The resurrection of the soldiers


The last judgment

   Neither painting works that well at the size I can show them here. In particular, the Spencer is quite hard to make out - you'll just have to head to Burghclere for a better look.
  We see the dead soldiers emerging from the graves  and handing over their crosses to Christ, which is in the middle distance and not easy to see. Even the dead donkeys and ponies have been resurrected. Now alive once more, the soldiers are busy sorting out their kit. 
  Resurrection, but no judgment. The soldiers have all done their bit, and are worthy of salvation, unlike the poor losers on Christ's left in Giotto's painting. The soldier's situation may not look that heavenly, and their tasks rather more mundane than those that await the saved in the Scrovegni chapel - but that's British understatement for you.
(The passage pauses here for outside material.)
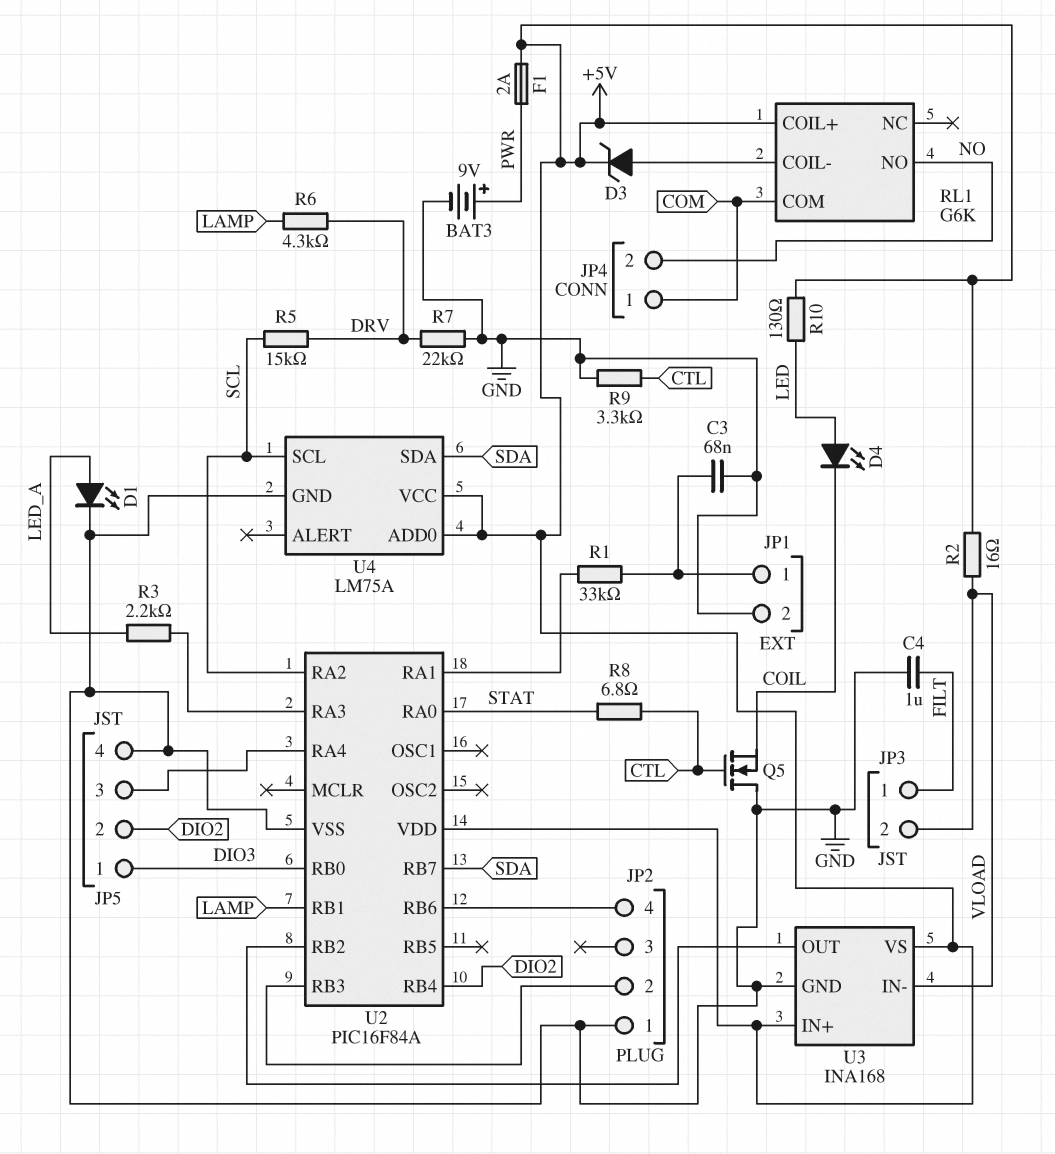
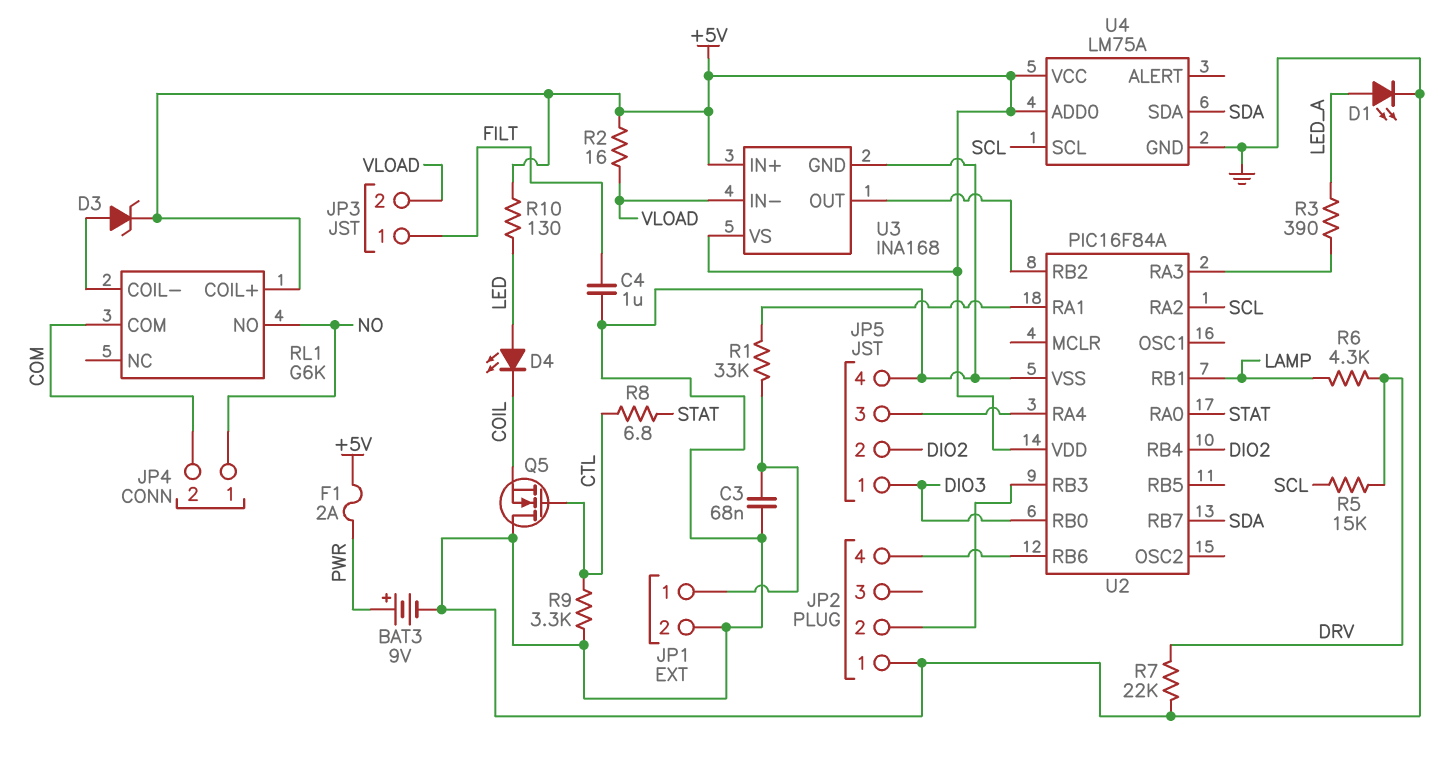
JP4 pin 1: COM -> NO
JP4 pin 2: NO -> COM
R3: 2.2k (LED_A, U2/RA3) -> 390 (LED_A, U2/RA3)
Footnote: Sandham revisited, July 2013
  Another visit, and a realisation that my comment above, about the secular nature of most of the pictures, is wrong. Many, if not all of the pictures have a concealed religious reference. This may be as simple as a figure with his arms stretched out to form a cross. 
  The picture below shows a hospital gate being opened to allow in a troop-carrier carrying the injured. The figure opening the gate is modelled on Spencer's least favourite sergeant-major. But look closely at that bunch of keys. Isn't this St. Peter, opening a rather different gate?
  The keys are actually those to Sandham Chapel, and are still there. The kindly guide took them out of a drawer for us to see.